Nada de novo. Desde Heraclito, o pai da dialéctica. (Cerca de 500 a.C. - 450 a.C.) que sabemos que a realidade não é mais que a alternância entre contrários.

Platão afirmava o dualismo ontológico, sendo que um deles era ilusão. Não correspondia á verdade.

Até a lógica aristotélica se apoiava em silogismos que podendo estar formalmente correctos podiam igualmente desviar-se da realidade.

O cristianismo medieval acentuou o maniqueismo. E no campo da ciência o conhecimento afirmava-se em disputas teóricas.

Mais modernamente Hegel enunciava a dialéctica para a compreensão do decurso e avanço histórico. Marx apoia-se nesses enunciados para os apresentar de forma positiva como processo civilizacional.

Mas se até aqui as várias interpretações dos contrários constantes da realidade eram tidos como aspectos positivos, eis que chegamos à era da informação em que é propositadamente que se recusa a verdade, se constrói uma pós-verdade e se propaga a falsidade intencionalmente. Eis as fake news e os seus sucedâneos ainda mais nefastos.



Uma nova realidade que preocupa a comunidade científica e que se constitui como objecto de estudo.

Os profissionais da informação têm este novo fenómeno em especial atenção.

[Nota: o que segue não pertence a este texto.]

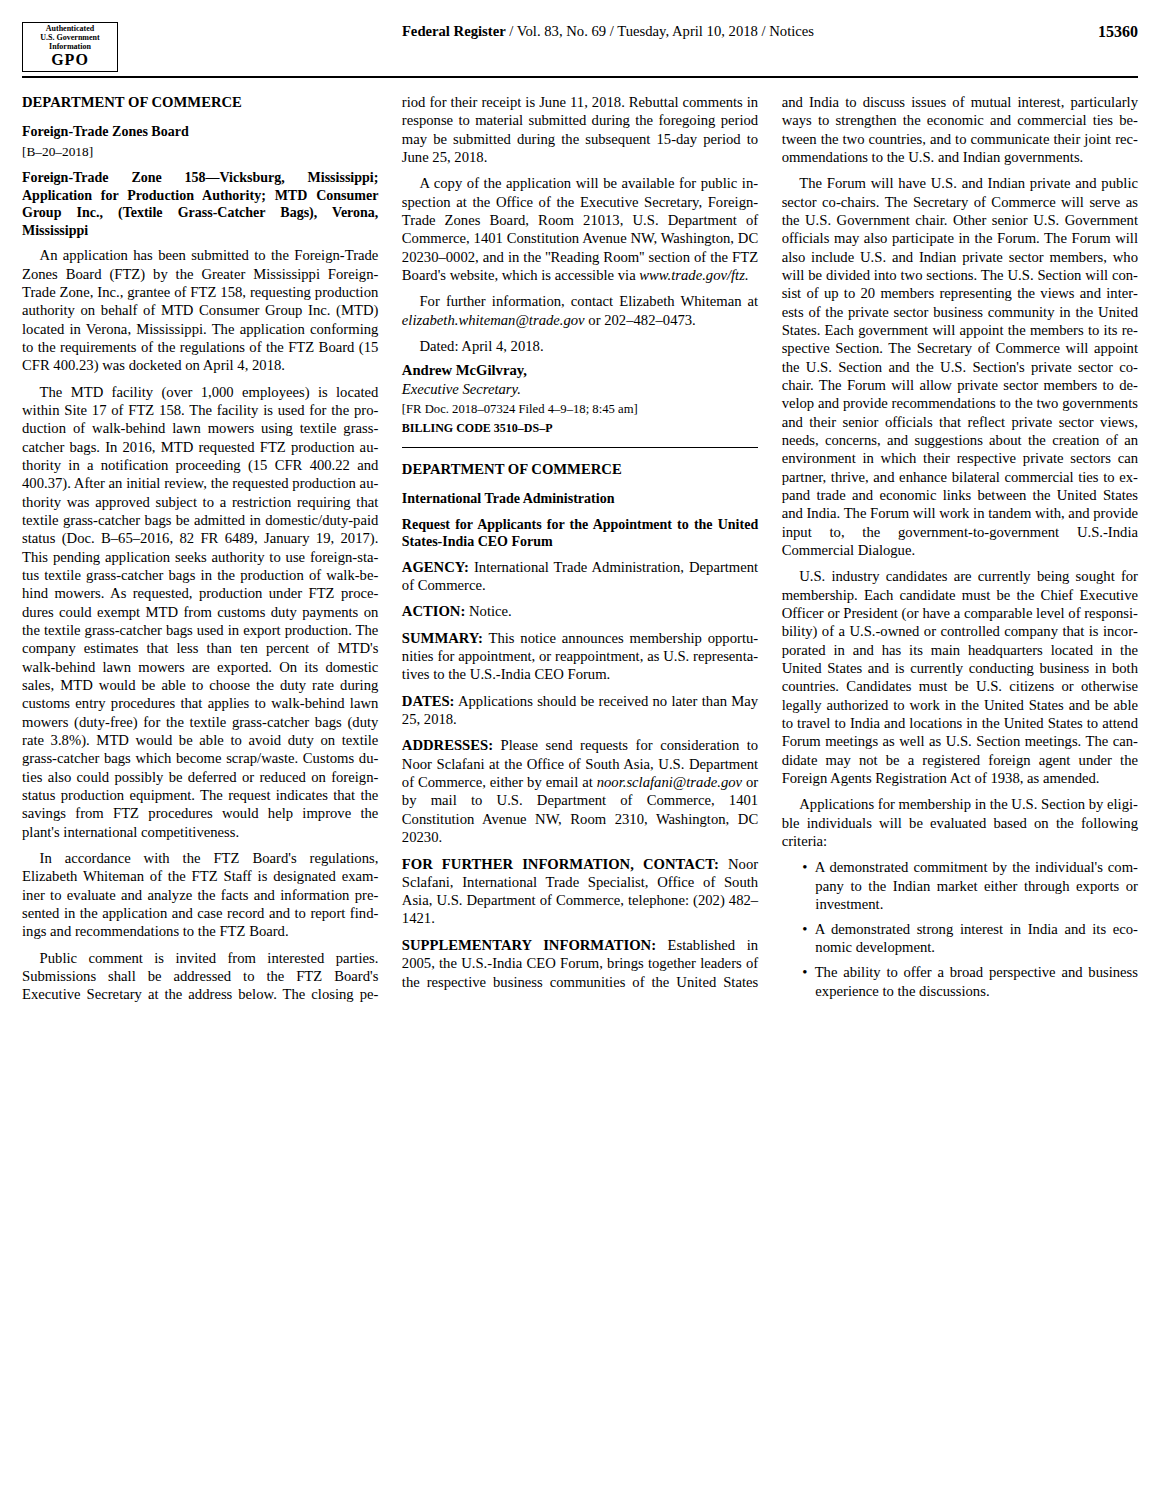Authenticated
U.S. Government
Information
GPO
Federal Register / Vol. 83, No. 69 / Tuesday, April 10, 2018 / Notices
15360
DEPARTMENT OF COMMERCE
Foreign-Trade Zones Board
[B–20–2018]
Foreign-Trade Zone 158—Vicksburg, Mississippi; Application for Production Authority; MTD Consumer Group Inc., (Textile Grass-Catcher Bags), Verona, Mississippi
An application has been submitted to the Foreign-Trade Zones Board (FTZ) by the Greater Mississippi Foreign-Trade Zone, Inc., grantee of FTZ 158, requesting production authority on behalf of MTD Consumer Group Inc. (MTD) located in Verona, Mississippi. The application conforming to the requirements of the regulations of the FTZ Board (15 CFR 400.23) was docketed on April 4, 2018.
The MTD facility (over 1,000 employees) is located within Site 17 of FTZ 158. The facility is used for the production of walk-behind lawn mowers using textile grass-catcher bags. In 2016, MTD requested FTZ production authority in a notification proceeding (15 CFR 400.22 and 400.37). After an initial review, the requested production authority was approved subject to a restriction requiring that textile grass-catcher bags be admitted in domestic/duty-paid status (Doc. B–65–2016, 82 FR 6489, January 19, 2017). This pending application seeks authority to use foreign-status textile grass-catcher bags in the production of walk-behind mowers. As requested, production under FTZ procedures could exempt MTD from customs duty payments on the textile grass-catcher bags used in export production. The company estimates that less than ten percent of MTD's walk-behind lawn mowers are exported. On its domestic sales, MTD would be able to choose the duty rate during customs entry procedures that applies to walk-behind lawn mowers (duty-free) for the textile grass-catcher bags (duty rate 3.8%). MTD would be able to avoid duty on textile grass-catcher bags which become scrap/waste. Customs duties also could possibly be deferred or reduced on foreign-status production equipment. The request indicates that the savings from FTZ procedures would help improve the plant's international competitiveness.
In accordance with the FTZ Board's regulations, Elizabeth Whiteman of the FTZ Staff is designated examiner to evaluate and analyze the facts and information presented in the application and case record and to report findings and recommendations to the FTZ Board.
Public comment is invited from interested parties. Submissions shall be addressed to the FTZ Board's Executive Secretary at the address below. The closing period for their receipt is June 11, 2018. Rebuttal comments in response to material submitted during the foregoing period may be submitted during the subsequent 15-day period to June 25, 2018.
A copy of the application will be available for public inspection at the Office of the Executive Secretary, Foreign-Trade Zones Board, Room 21013, U.S. Department of Commerce, 1401 Constitution Avenue NW, Washington, DC 20230–0002, and in the ''Reading Room'' section of the FTZ Board's website, which is accessible via www.trade.gov/ftz.
For further information, contact Elizabeth Whiteman at elizabeth.whiteman@trade.gov or 202–482–0473.
Dated: April 4, 2018.
Andrew McGilvray,
Executive Secretary.
[FR Doc. 2018–07324 Filed 4–9–18; 8:45 am]
BILLING CODE 3510–DS–P
DEPARTMENT OF COMMERCE
International Trade Administration
Request for Applicants for the Appointment to the United States-India CEO Forum
AGENCY: International Trade Administration, Department of Commerce.
ACTION: Notice.
SUMMARY: This notice announces membership opportunities for appointment, or reappointment, as U.S. representatives to the U.S.-India CEO Forum.
DATES: Applications should be received no later than May 25, 2018.
ADDRESSES: Please send requests for consideration to Noor Sclafani at the Office of South Asia, U.S. Department of Commerce, either by email at noor.sclafani@trade.gov or by mail to U.S. Department of Commerce, 1401 Constitution Avenue NW, Room 2310, Washington, DC 20230.
FOR FURTHER INFORMATION, CONTACT: Noor Sclafani, International Trade Specialist, Office of South Asia, U.S. Department of Commerce, telephone: (202) 482–1421.
SUPPLEMENTARY INFORMATION: Established in 2005, the U.S.-India CEO Forum, brings together leaders of the respective business communities of the United States and India to discuss issues of mutual interest, particularly ways to strengthen the economic and commercial ties between the two countries, and to communicate their joint recommendations to the U.S. and Indian governments.
The Forum will have U.S. and Indian private and public sector co-chairs. The Secretary of Commerce will serve as the U.S. Government chair. Other senior U.S. Government officials may also participate in the Forum. The Forum will also include U.S. and Indian private sector members, who will be divided into two sections. The U.S. Section will consist of up to 20 members representing the views and interests of the private sector business community in the United States. Each government will appoint the members to its respective Section. The Secretary of Commerce will appoint the U.S. Section and the U.S. Section's private sector co-chair. The Forum will allow private sector members to develop and provide recommendations to the two governments and their senior officials that reflect private sector views, needs, concerns, and suggestions about the creation of an environment in which their respective private sectors can partner, thrive, and enhance bilateral commercial ties to expand trade and economic links between the United States and India. The Forum will work in tandem with, and provide input to, the government-to-government U.S.-India Commercial Dialogue.
U.S. industry candidates are currently being sought for membership. Each candidate must be the Chief Executive Officer or President (or have a comparable level of responsibility) of a U.S.-owned or controlled company that is incorporated in and has its main headquarters located in the United States and is currently conducting business in both countries. Candidates must be U.S. citizens or otherwise legally authorized to work in the United States and be able to travel to India and locations in the United States to attend Forum meetings as well as U.S. Section meetings. The candidate may not be a registered foreign agent under the Foreign Agents Registration Act of 1938, as amended.
Applications for membership in the U.S. Section by eligible individuals will be evaluated based on the following criteria:
A demonstrated commitment by the individual's company to the Indian market either through exports or investment.
A demonstrated strong interest in India and its economic development.
The ability to offer a broad perspective and business experience to the discussions.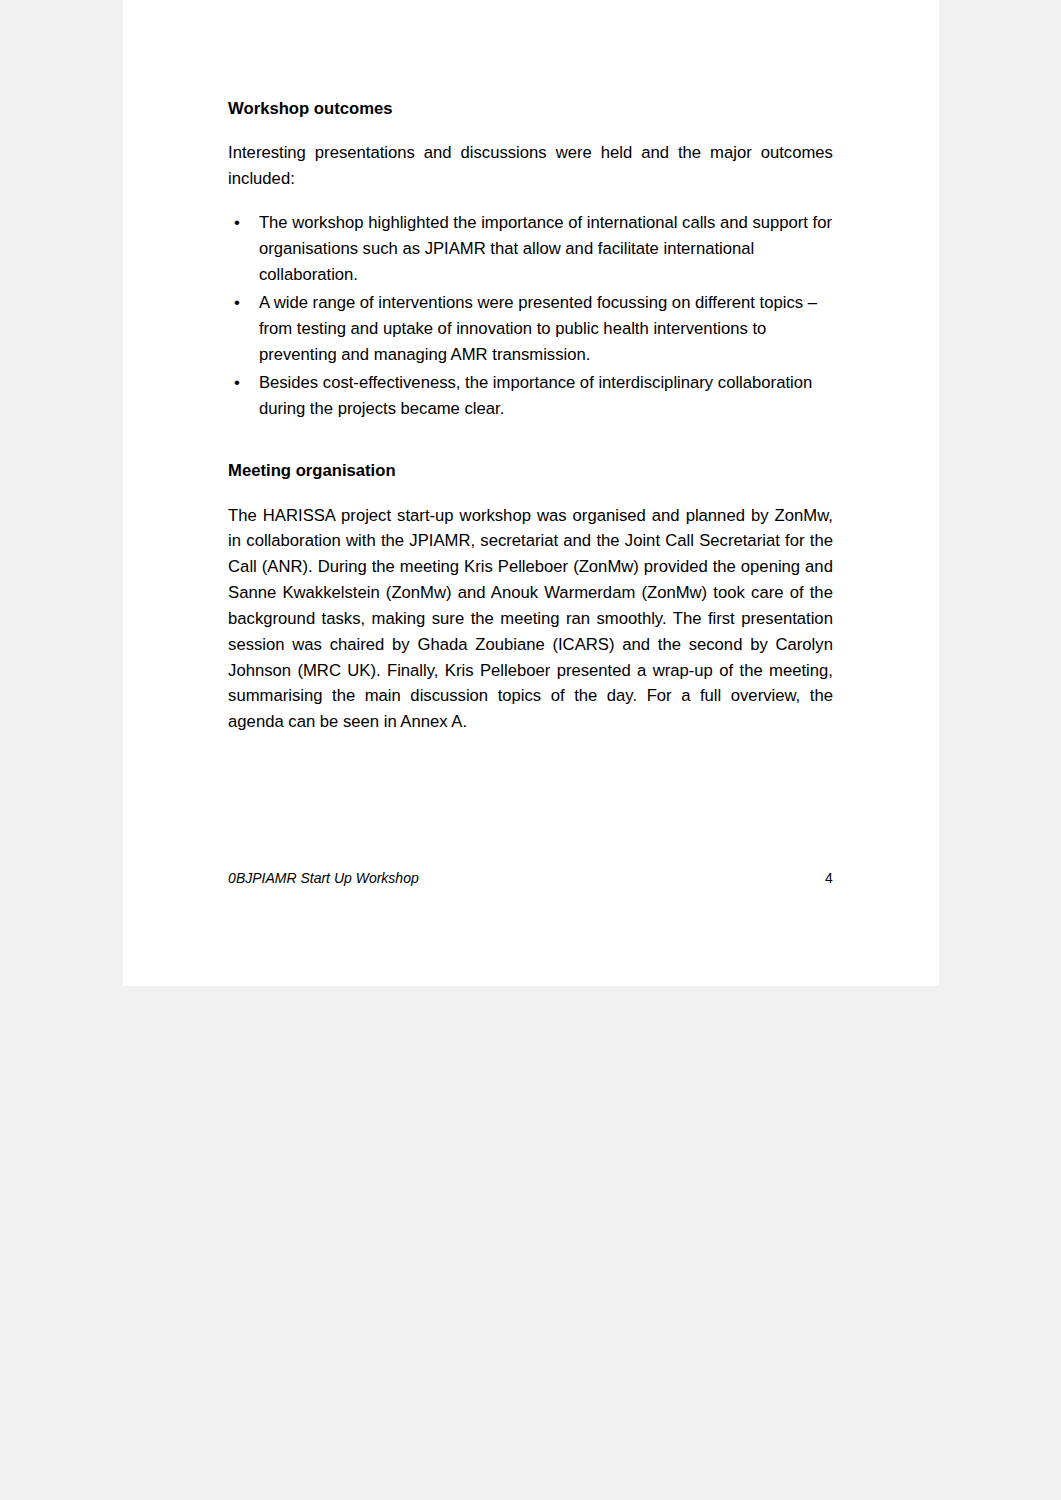Workshop outcomes
Interesting presentations and discussions were held and the major outcomes included:
The workshop highlighted the importance of international calls and support for organisations such as JPIAMR that allow and facilitate international collaboration.
A wide range of interventions were presented focussing on different topics – from testing and uptake of innovation to public health interventions to preventing and managing AMR transmission.
Besides cost-effectiveness, the importance of interdisciplinary collaboration during the projects became clear.
Meeting organisation
The HARISSA project start-up workshop was organised and planned by ZonMw, in collaboration with the JPIAMR, secretariat and the Joint Call Secretariat for the Call (ANR). During the meeting Kris Pelleboer (ZonMw) provided the opening and Sanne Kwakkelstein (ZonMw) and Anouk Warmerdam (ZonMw) took care of the background tasks, making sure the meeting ran smoothly. The first presentation session was chaired by Ghada Zoubiane (ICARS) and the second by Carolyn Johnson (MRC UK). Finally, Kris Pelleboer presented a wrap-up of the meeting, summarising the main discussion topics of the day. For a full overview, the agenda can be seen in Annex A.
0BJPIAMR Start Up Workshop 4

A licenciatura em Ciências e Tecnologias da Documentação e Informação (CTDI) e, no âmbito do Centro de Estudos Organizacionais e Sociais do Politécnico do Porto (CEOS.PP), organiza um Encontro subordinado ao tema “A desinformação na era da informação: Novos Desafios para a Gestão da Informação”.

São vários temas em estudo:

a desinformação e o papel do profissional da informação;

as causas da desinformação nas organizações;

a sobrecarga informacional;

os efeitos da desinformação;

as formas de combater a desinformação; a informação enquanto recurso;

boas práticas no uso da informação e das tecnologias no combate à desinformação;

a inclusão digital;

a literacia e outras de interesse.

A iniciativa está marcada para o dia 23 de Abril de 2020 e realiza-se no ISCAP do Instituto Politécnico do Porto.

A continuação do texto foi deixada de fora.